Sunday, November 26, 2017

Walls that invite others in: Transform your conversations about data

Last spring, I was invited to put together a 3.5 hour workshop for our state assessment conference that happens every December. I was told that the topic could be anything I wished. And, of course I agreed to do just that and hastily wrote a description in early June...and by the time my summer holiday started in July, I was already panicking. What the hell had I written? How was I going to deliver on this description?

Public narratives about schools often focus on measures of student performance. However, students are more than the sum of their test scores, demographics, and program participation. Join our conversation about how to repurpose and leverage data walls to create, inspire, and communicate with audiences about what matters most. As part of this interactive session, we will share examples of innovative data stories from both school and district levels, as well as tools and strategies for constructing new narratives about student and school outcomes.

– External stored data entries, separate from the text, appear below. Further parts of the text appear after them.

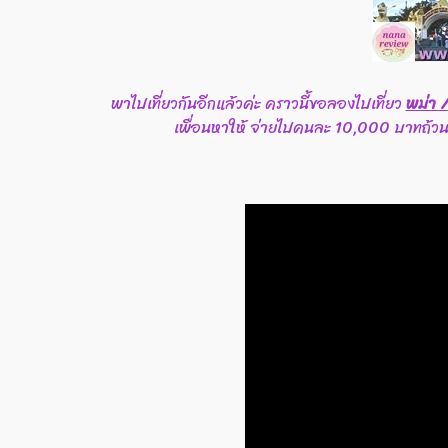
พาไปเที่ยวกันอีกแล้วค่ะ คราวนี้ขอลองไปเที่ยว
พม่า 
เพื่อนหาให้ จ่ายไปคนละ 10,000 บาทถ้วน รว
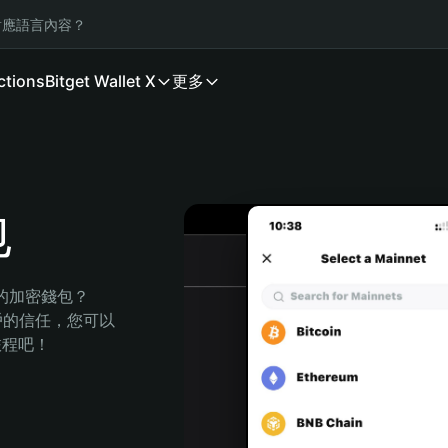
應語言內容？
ctions
Bitget Wallet X
更多
包
全的加密錢包？
萬用戶的信任，您可以
的旅程吧！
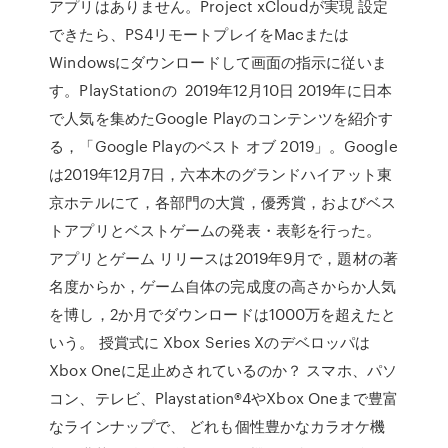
アプリはありません。Project xCloudが実現 設定
できたら、PS4リモートプレイをMacまたは
Windowsにダウンロードして画面の指示に従いま
す。PlayStationの 2019年12月10日 2019年に日本
で人気を集めたGoogle Playのコンテンツを紹介す
る，「Google Playのベスト オブ 2019」。Google
は2019年12月7日，六本木のグランドハイアット東
京ホテルにて，各部門の大賞，優秀賞，およびベス
トアプリとベストゲームの発表・表彰を行った。
アプリとゲーム リリースは2019年9月で，題材の著
名度からか，ゲーム自体の完成度の高さからか人気
を博し，2か月でダウンロードは1000万を超えたと
いう。 授賞式に Xbox Series Xのデベロッパは
Xbox Oneに足止めされているのか？ スマホ、パソ
コン、テレビ、Playstation®4やXbox Oneまで豊富
なラインナップで、 どれも個性豊かなカラオケ機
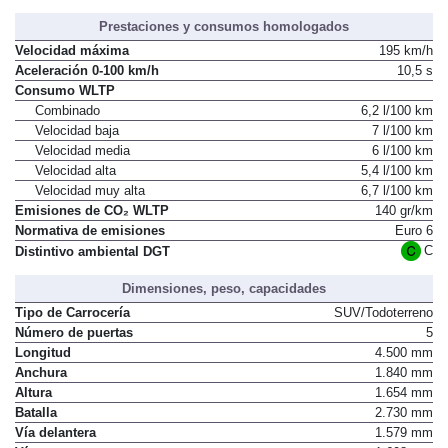
Prestaciones y consumos homologados
Velocidad máxima
195 km/h
Aceleración 0-100 km/h
10,5 s
Consumo WLTP
Combinado
6,2 l/100 km
Velocidad baja
7 l/100 km
Velocidad media
6 l/100 km
Velocidad alta
5,4 l/100 km
Velocidad muy alta
6,7 l/100 km
Emisiones de CO₂ WLTP
140 gr/km
Normativa de emisiones
Euro 6
C
Distintivo ambiental DGT
Dimensiones, peso, capacidades
Tipo de Carrocería
SUV/Todoterreno
Número de puertas
5
Longitud
4.500 mm
Anchura
1.840 mm
Altura
1.654 mm
Batalla
2.730 mm
Vía delantera
1.579 mm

Basically, I said I would facilitate some learning around how to build the sort of data (story) walls we've been doing recently. This sounds great on the surface. I truly believe that we have change the types of conversations we are having with and about data in education. In practicality, however, it turns out to be really challenging to develop guidance on how to listen critically for opportunities to transform these interactions...much less how to tap into and be confident about being creative with displays. As Isaac Asimov said, "The world in general disapproves of creativity...and to be creative in public is particularly bad."

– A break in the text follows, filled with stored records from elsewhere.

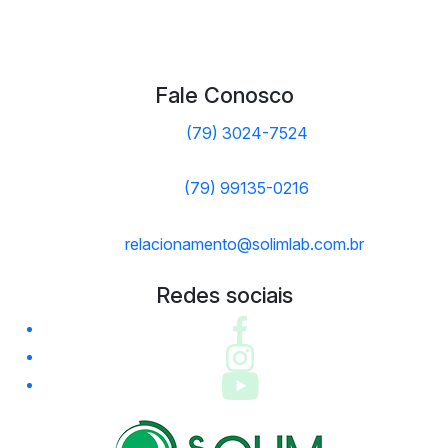
Fale Conosco
(79) 3024-7524
(79) 99135-0216
relacionamento@solimlab.com.br
Redes sociais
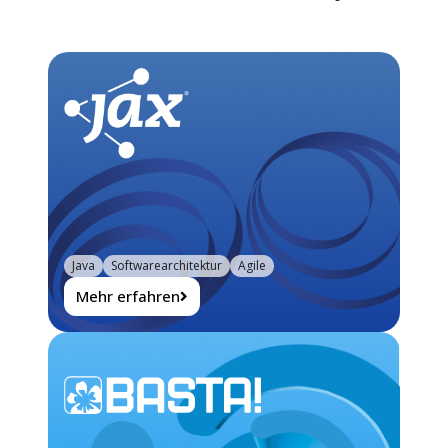
Java
Softwarearchitektur
Agile
Mehr erfahren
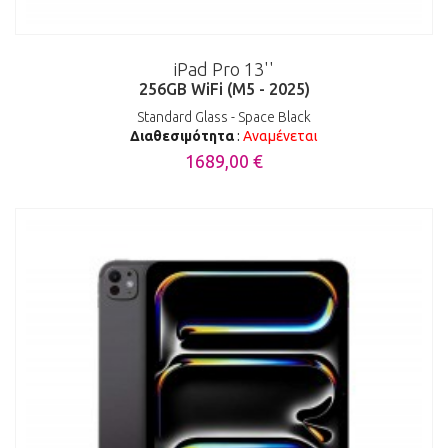
iPad Pro 13''
256GB WiFi (M5 - 2025)
Standard Glass - Space Black
Διαθεσιμότητα
:
Αναμένεται
1689,00 €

I made a lot of notes this summer based around my own questions about using data, and this fall, I've been chipping away at organizing all my notes from the last 18 months into some sort of outline. Combined with the data academy work I'm guiding this fall, I have felt overwhelmed by the amount of adult learning I need to generate...all while trying to do my "regular" work.

https://twitter.com/science_goddess/status/930421496538841088
But, at long last, I think I'm ready for this workshop...which is a good thing, because it will happen on Wednesday. I don't have a lot of time left to fuss with it. It's time to fish or get off the pot, so to speak.

The slide deck is 150 slides (and 90 MB). I have around 10,000 words in my speaker notes. I've incorporated references to King Kong, Frankenstein, Pink Floyd, ETA Hoffman, and The Inferno. And, I've built a companion site on GitHub for all of the other links, references, handouts, and structure.

We'll see how this goes. Three and a half hours is a long time to spend with 40'ish people on one topic. The whole premise---building these oversized, experiential data installations---requires a different sort of investment and risk-taking on their part. I am not foolish enough to believe that they will all go back to their schools and districts and put up these displays. But let's say three of them do. What a wonderful start...and how I would love to know of others who are doing this work. It all has to start somewhere. I will plant seeds now and see what sprouts.